Religious Fundamentalism: A Strategy is Available, So Options Ensue

     A successful politician is one who can make you feel his/her issues match your values. The Founding Fathers of this nation have to rank among the most successful politicians of all time, for their creation was ex nihilo. The success of Messrs. Washington, Adams, Jefferson, Franklin, et al, is the victory of the Common Message.

   The Founding Fathers appealed to God in their political treatise quite because of the religious culture of their day. Deists, outright atheists, Anglicans, Episcopalians and the occasional baptist Christian sprinkled their speech with entreaties to God. Granted, few more devout believers than John Adams appeared in any nation's history but, as for many of the others, well, their call for God's help may not have raised above the heads of the masses.

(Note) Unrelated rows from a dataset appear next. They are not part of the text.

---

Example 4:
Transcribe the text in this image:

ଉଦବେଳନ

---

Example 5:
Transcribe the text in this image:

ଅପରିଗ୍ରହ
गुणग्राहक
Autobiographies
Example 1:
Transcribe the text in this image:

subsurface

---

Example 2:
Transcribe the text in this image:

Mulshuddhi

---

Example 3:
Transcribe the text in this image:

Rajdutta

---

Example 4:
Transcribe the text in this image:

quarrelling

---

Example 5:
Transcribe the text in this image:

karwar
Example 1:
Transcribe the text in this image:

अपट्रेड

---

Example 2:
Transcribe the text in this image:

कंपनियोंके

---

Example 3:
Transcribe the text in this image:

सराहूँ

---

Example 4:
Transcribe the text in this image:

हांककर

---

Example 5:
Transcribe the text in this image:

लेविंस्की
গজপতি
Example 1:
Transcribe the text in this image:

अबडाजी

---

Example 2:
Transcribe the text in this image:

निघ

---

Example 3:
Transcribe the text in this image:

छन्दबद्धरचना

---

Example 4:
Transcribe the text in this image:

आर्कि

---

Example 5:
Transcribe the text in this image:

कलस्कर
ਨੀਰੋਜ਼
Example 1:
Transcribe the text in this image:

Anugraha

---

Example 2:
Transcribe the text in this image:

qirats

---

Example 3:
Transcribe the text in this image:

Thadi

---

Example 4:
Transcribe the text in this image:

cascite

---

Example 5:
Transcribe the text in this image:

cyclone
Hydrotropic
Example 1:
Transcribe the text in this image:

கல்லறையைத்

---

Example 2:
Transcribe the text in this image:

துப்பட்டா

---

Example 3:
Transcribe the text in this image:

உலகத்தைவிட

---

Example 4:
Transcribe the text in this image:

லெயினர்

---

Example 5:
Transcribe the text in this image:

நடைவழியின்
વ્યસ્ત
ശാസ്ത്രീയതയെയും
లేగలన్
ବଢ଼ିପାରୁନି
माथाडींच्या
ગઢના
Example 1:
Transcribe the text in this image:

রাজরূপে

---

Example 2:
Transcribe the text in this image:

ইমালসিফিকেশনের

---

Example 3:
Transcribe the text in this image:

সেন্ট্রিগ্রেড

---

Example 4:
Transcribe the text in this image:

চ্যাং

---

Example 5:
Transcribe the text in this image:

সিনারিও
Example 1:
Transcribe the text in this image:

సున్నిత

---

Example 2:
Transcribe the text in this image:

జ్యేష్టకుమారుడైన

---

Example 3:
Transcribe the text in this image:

   Today, the "theology" of the values starts and stops with the "American People." References to God offend, or call for longer explanations. Populist recitations invoking the "American People," replace the call for divine assistance. The politician who shows he/she knows the American People are out there appeals to the Common Message, the music of the many, at the same time the American government moves farther and farther from it electoral constituency.

   The "American People" get a lot more mention than God today in the speech patterns of American politicians. In the same way that many of the Founding Fathers believed in God as a colloquial hat-rack, so do many purveyors of the Common Message today use the "American People" as their vocal default position, with only the slightest concern for the actual needs or wants of the "American People."

   Religious Fundamentalists (Left and Right) use dogmatic language to polarize. Tolerance is a wonderful virtue but few men are converted by it; only after years of application, of trial and error, can the average man be converted to it. To refute the Religious Polarizer requires a strategy that is at once confrontational but not unduly destructive.

   If we believe there is value to religion, we mean that we find truth in its stained glass windows, its wailing wall or its high minarets. The Religious Difficulty of the Center is this; how to preach and practice tolerance, patience, forbearing, kindness, gentleness, faith, meekness, temperance and joy, etc., without appearing as the gooey, lukewarm center of a day old PB&J.

   We could take a page from the recently practiced international political remedy for terrorism. We could try to impose power in troubled regions, either in concert with allies or, less effectively, in a lonely, gunslinger fashion. This strategy allows the terrorist knowledge of the terrain and makes us appear the aggressor. Along with the great cost, the vast distances and the higher body count, this strategy is probably not a long term winner. A guerrilla war is seldom won by overwhelming conventional force without the compliance of the locals.

   There is another strategy. Occupy the empty center with all the mature, decent, reasonable joiners who will join you. Granted, you will have to show some value to your coming, but you can begin with the phrase, "No one gets hurt any more, at least not intentionally."

   Any action of any possible force can have unintended consequences. One tries to foresee these consequences but not to be paralyzed by the fear of them. Start with good intentions and capable people; practice charity; perform efficiently; change course to make the road straighter; protect the innocent. Use only the minimal possible force, withdrawing even that force at the first opportunity so one does not breed the next generation of terrorists by atrocities against this generation.

   In short, our strategy must involve the tension between helping persons forget the past without leaving it and helping them leave the past without forgetting it. The taut string between these two analogous positions, the sinew holding muscle to bone for greatest strength ought to involve listening to and following the wisdom of the reasonable.

   For this, we will probably have to leave the camp on the Right and the one on the Left. It is hard to lie down with dogs and not get up with fleas.